Under Pennsylvania law, common law fraud requires: (1) a misrepresentation, (2) material to the
transaction, (3) made falsely, (4) with the intent of misleading another to rely on it, (5) justifiable
reliance resulted, and (6) injury was proximately caused by the reliance. Santana Products, Inc. v.
Bobrick Washroom Equip, Inc., 401 F.3d 123, 136 (3d Cir. 2005).
Here, Plaintiffs have alleged material deceptive acts on Defendant’s part that, at this stage,
satisfy the elements of common law fraud. Plaintiffs claim, inter alia, that Defendant fraudulently
misrepresented amounts due and owing for title insurance on the HUD-1, fraudulently
misrepresented the results of title searches, and misrepresented and misappropriated the sums
charged. (Pl. Am. Compl. ¶77). Plaintiffs allege sufficient facts that Defendant employed unfair
practices that caused the likelihood of confusion or misunderstanding in violation of UTPCPL § 201-
2(4)(ii). (Id. at ¶78(a)). Moreover, Plaintiffs have also alleged facts showing fraudulent intent.
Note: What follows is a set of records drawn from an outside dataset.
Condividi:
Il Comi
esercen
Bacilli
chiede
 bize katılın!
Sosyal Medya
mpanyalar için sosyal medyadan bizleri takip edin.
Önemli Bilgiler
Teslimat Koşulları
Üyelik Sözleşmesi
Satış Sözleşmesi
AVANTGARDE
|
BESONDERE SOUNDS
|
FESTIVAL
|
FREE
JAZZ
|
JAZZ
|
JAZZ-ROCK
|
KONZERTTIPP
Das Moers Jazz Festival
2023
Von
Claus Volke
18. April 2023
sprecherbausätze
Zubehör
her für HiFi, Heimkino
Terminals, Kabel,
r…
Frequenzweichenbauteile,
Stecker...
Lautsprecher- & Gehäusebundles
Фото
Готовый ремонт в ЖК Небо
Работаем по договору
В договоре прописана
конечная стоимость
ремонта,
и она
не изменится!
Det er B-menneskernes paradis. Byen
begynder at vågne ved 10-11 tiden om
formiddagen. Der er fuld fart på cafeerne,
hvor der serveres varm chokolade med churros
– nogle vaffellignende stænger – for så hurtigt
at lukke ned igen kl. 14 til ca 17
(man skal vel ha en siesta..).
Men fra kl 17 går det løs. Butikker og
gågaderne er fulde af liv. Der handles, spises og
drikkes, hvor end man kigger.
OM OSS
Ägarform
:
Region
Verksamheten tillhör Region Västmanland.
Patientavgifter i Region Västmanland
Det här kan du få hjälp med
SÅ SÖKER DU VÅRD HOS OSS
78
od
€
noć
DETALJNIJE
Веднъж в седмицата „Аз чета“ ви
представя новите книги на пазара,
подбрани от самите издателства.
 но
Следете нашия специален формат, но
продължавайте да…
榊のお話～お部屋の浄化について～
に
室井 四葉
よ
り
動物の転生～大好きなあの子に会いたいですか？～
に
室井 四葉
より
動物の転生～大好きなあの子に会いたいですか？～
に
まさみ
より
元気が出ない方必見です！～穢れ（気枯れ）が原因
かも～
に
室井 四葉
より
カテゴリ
Under the UTPCPL, a Plaintiff must prove justifiable reliance. See Yocca v. Pittsburgh
Steelers Sports, Inc., 854 A.2d 425, 438 (Pa. 2004) (“To bring a private cause of action under the
UTPCPL, a plaintiff must show that he justifiably relied on the defendant’s wrongful conduct or
representation and that he suffered harm as a result of that reliance.”). Plaintiffs allege sufficient
facts of justifiable reliance at this stage by pleading that no Plaintiff “would have knowingly paid
a premium for title insurance that was higher than the premium that was actually due and owing.”
(Pl. Am. Compl. ¶82.) Plaintiffs have alleged reasonable reliance on the veracity of the HUD-1
Statement and on the misrepresentation that the HUD-1 reflected the proper rates to which Plaintiffs
were lawfully entitled. (Id. at ¶80.) Indeed, “justifiable reliance is typically a question of fact for the
fact-finder to decide, and requires a consideration of the parties, their relationship, and the
circumstances surrounding their transaction.” Toy v. Metro. Life Ins. Co., 928 A.2d 186, 208 (Pa.